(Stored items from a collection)
= = = =

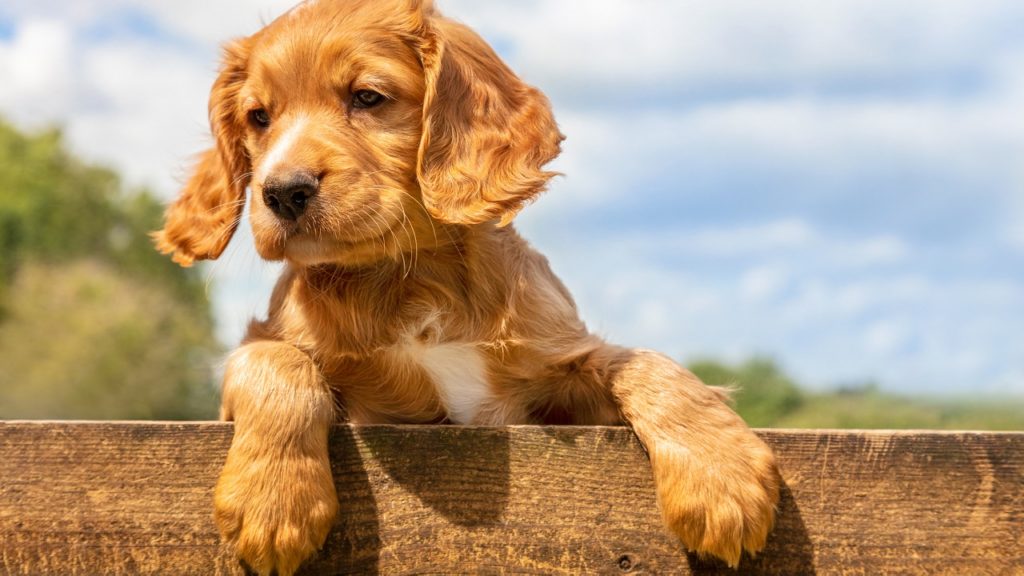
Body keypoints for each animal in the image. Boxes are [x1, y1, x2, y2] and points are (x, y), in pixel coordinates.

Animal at [153, 2, 774, 569]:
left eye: (368, 97)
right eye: (259, 117)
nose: (282, 192)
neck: (415, 281)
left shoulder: (555, 372)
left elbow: (644, 362)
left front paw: (723, 477)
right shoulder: (280, 362)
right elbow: (273, 361)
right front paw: (274, 502)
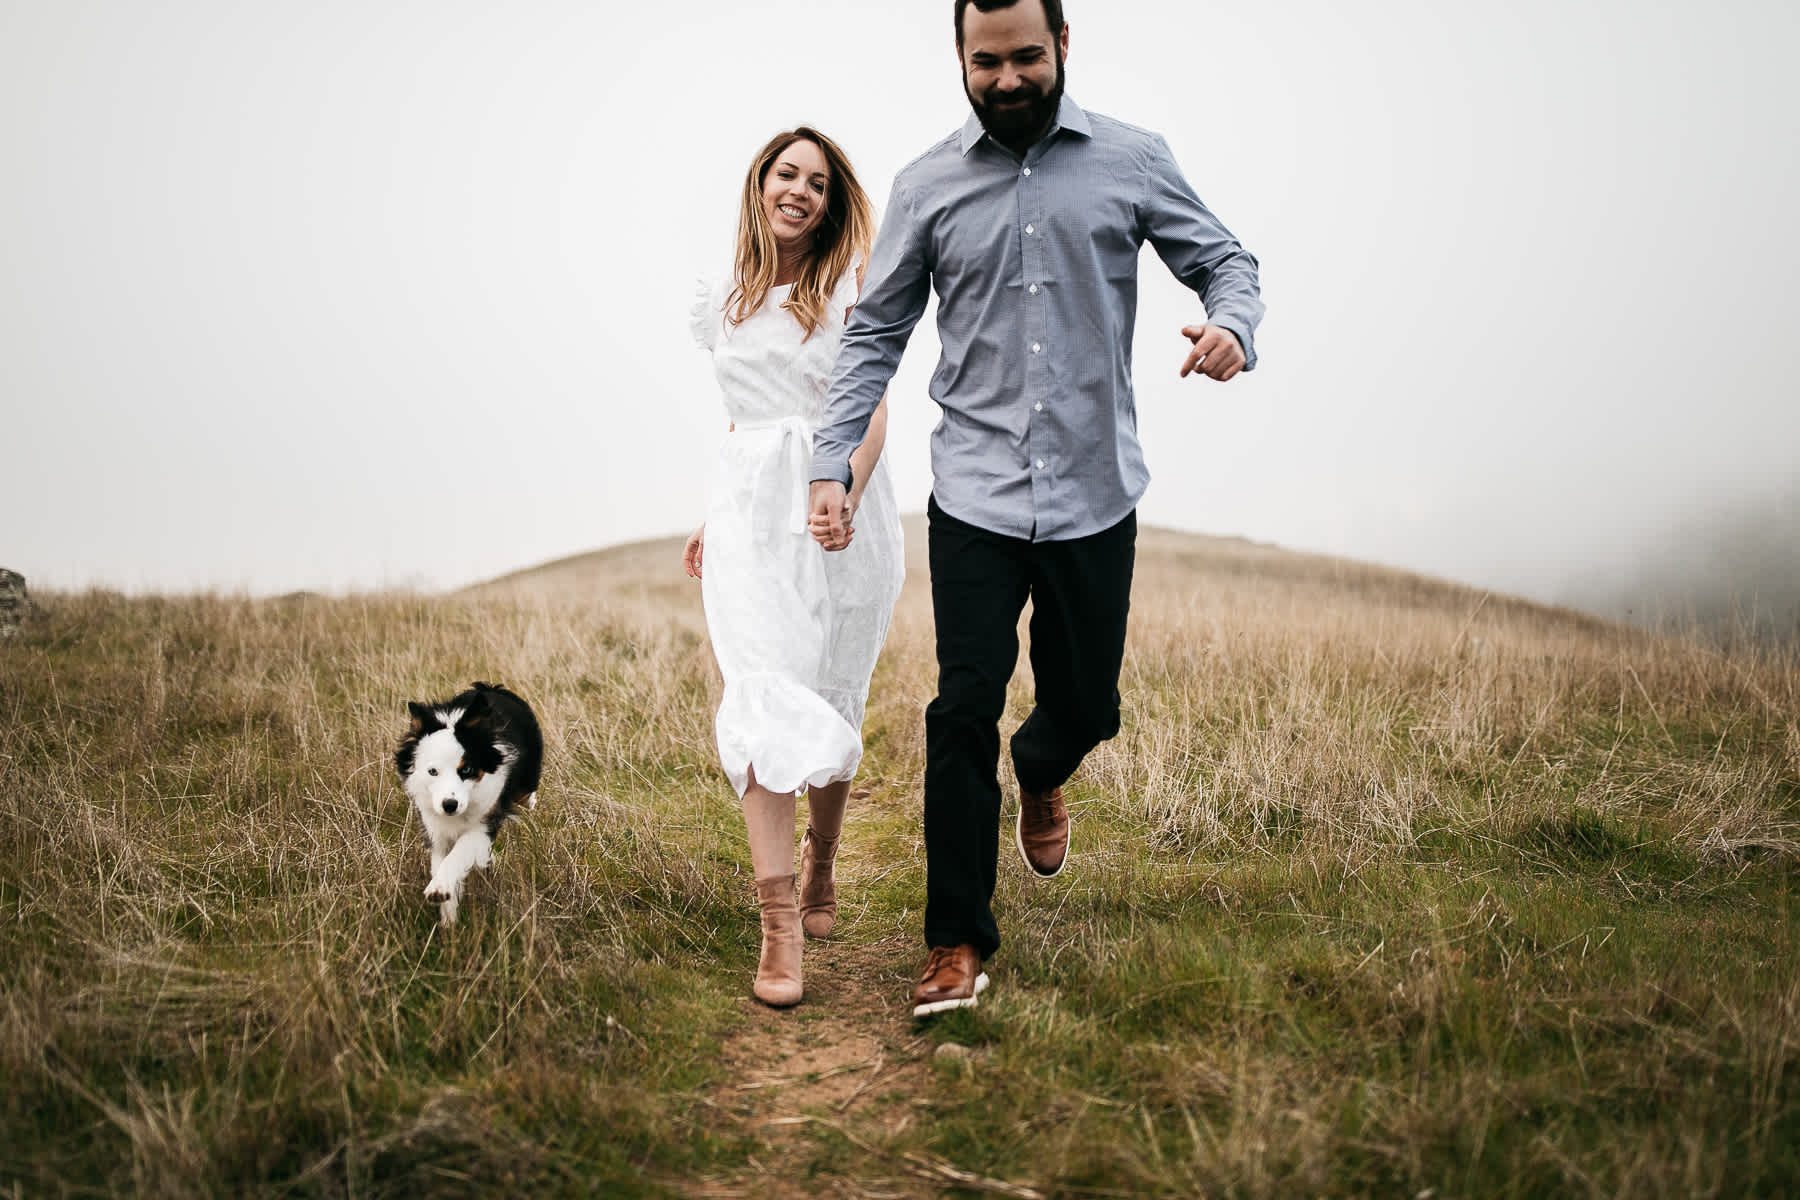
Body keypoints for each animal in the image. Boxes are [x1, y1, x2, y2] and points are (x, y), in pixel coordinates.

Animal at [390, 680, 536, 928]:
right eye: (432, 771)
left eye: (466, 769)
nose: (450, 804)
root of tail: (490, 687)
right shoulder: (435, 830)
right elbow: (441, 862)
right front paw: (448, 917)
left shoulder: (485, 820)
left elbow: (459, 853)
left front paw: (440, 889)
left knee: (525, 793)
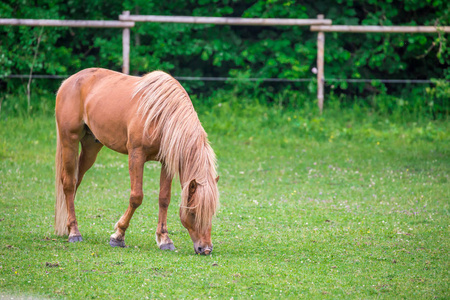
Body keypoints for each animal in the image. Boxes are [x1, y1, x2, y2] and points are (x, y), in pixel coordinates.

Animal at [53, 68, 219, 255]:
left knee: (76, 182)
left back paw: (67, 227)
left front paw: (164, 239)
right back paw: (74, 232)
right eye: (193, 213)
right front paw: (118, 236)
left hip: (91, 147)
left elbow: (164, 198)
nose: (206, 249)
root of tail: (69, 81)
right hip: (70, 140)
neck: (161, 115)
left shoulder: (167, 163)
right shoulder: (136, 155)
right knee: (68, 184)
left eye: (211, 213)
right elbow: (136, 197)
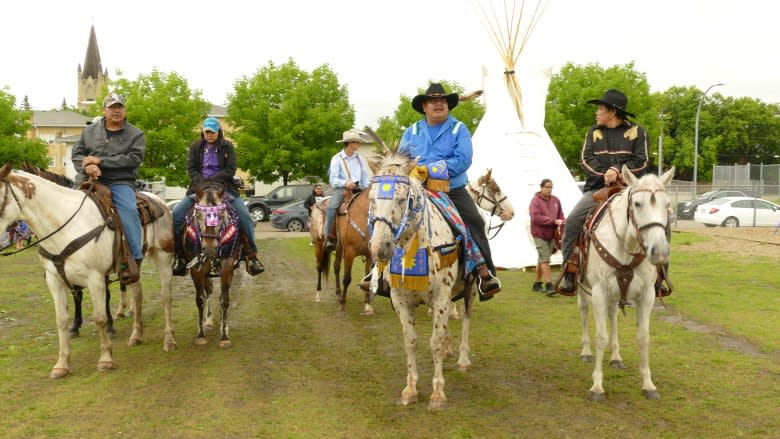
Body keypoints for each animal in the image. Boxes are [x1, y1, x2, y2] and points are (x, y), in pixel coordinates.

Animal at [576, 165, 672, 402]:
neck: (626, 245)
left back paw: (616, 356)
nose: (659, 252)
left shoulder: (646, 295)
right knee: (583, 311)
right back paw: (586, 352)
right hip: (583, 288)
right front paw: (597, 386)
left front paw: (648, 384)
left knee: (613, 316)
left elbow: (643, 337)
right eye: (637, 204)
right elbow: (600, 337)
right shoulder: (599, 292)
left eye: (667, 204)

= = = =

* WHAT NEEDS TO BE DONE *
Your job is to transcribe the records exactly and in full. Pictures are not part of the copy.

* EXERCISE RESPONSE *
Body keypoints for each animal in the image. Boxes are [x1, y1, x2, y2] and points are (x, y), in pixel coordinates.

Animal at [153, 2, 774, 569]:
left eye: (368, 97)
right eye: (259, 117)
nose: (282, 192)
neck: (415, 281)
left shoulder: (555, 372)
left elbow: (644, 362)
left front paw: (723, 477)
right shoulder: (280, 362)
right elbow: (273, 361)
right front paw: (274, 502)
Body keypoints for each animal in the image. Boxes are [x1, y1, x2, y2] and points are (x, y), in pixel coordinates.

Animal at [390, 680, 536, 928]:
right eye: (432, 771)
left eye: (466, 769)
nose: (450, 804)
root of tail: (490, 687)
right shoulder: (435, 830)
right elbow: (441, 862)
right front paw: (448, 917)
left shoulder: (485, 820)
left elbow: (459, 853)
left front paw: (440, 889)
left knee: (525, 793)
Body keypoints for each animal in the image. Boxes are [x1, y1, x2, y2] and points are (x, y), in pixel coordinates.

Animal at [53, 68, 219, 255]:
left knee: (76, 182)
left back paw: (67, 227)
left front paw: (164, 239)
right back paw: (74, 232)
right eye: (193, 213)
right front paw: (118, 236)
left hip: (91, 147)
left elbow: (164, 198)
nose: (206, 249)
root of tail: (69, 81)
right hip: (70, 140)
neck: (161, 115)
left shoulder: (167, 163)
right shoulder: (136, 155)
right knee: (68, 184)
left eye: (211, 213)
right elbow: (136, 197)
Body keypoints for each animal in the image. Boxes are [x1, y1, x2, y2] and points are (x, y), in pixel coordinates.

Animal at [576, 165, 672, 402]:
neck: (626, 245)
left back paw: (616, 356)
nose: (659, 252)
left shoulder: (646, 295)
right knee: (583, 311)
right back paw: (586, 352)
right hip: (583, 288)
right front paw: (597, 386)
left front paw: (648, 384)
left knee: (613, 316)
left elbow: (643, 337)
right eye: (637, 204)
right elbow: (600, 337)
right shoulder: (599, 292)
left eye: (667, 204)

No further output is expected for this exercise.